Collected data

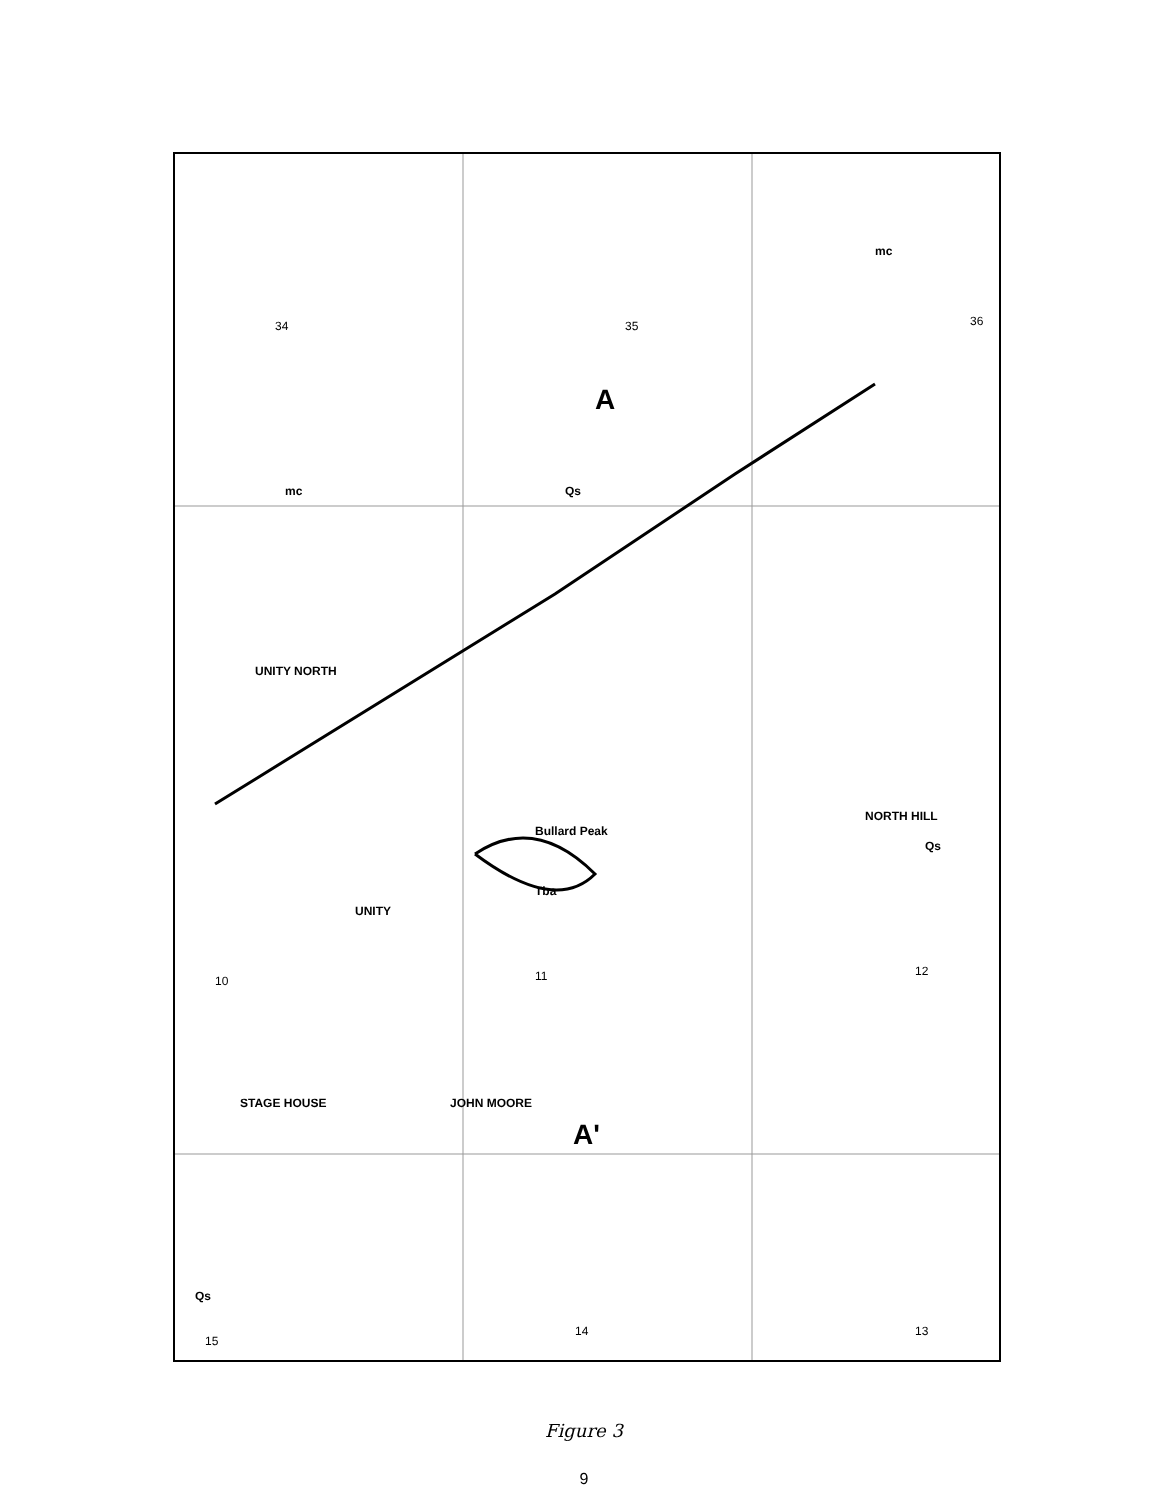mc
mc Qs
A
UNITY NORTH
UNITY
NORTH HILL
Bullard Peak
Tba
STAGE HOUSE JOHN MOORE
A'
15
14 13
10 11 12
34 35 36
Qs
Qs
Figure 3
9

Problem details
The output is the records exactly as they read, with no pictures in it.

Task response
mc
mc Qs
A
UNITY NORTH
UNITY
NORTH HILL
Bullard Peak
Tba
STAGE HOUSE JOHN MOORE
A'
15
14 13
10 11 12
34 35 36
Qs
Qs
Figure 3
9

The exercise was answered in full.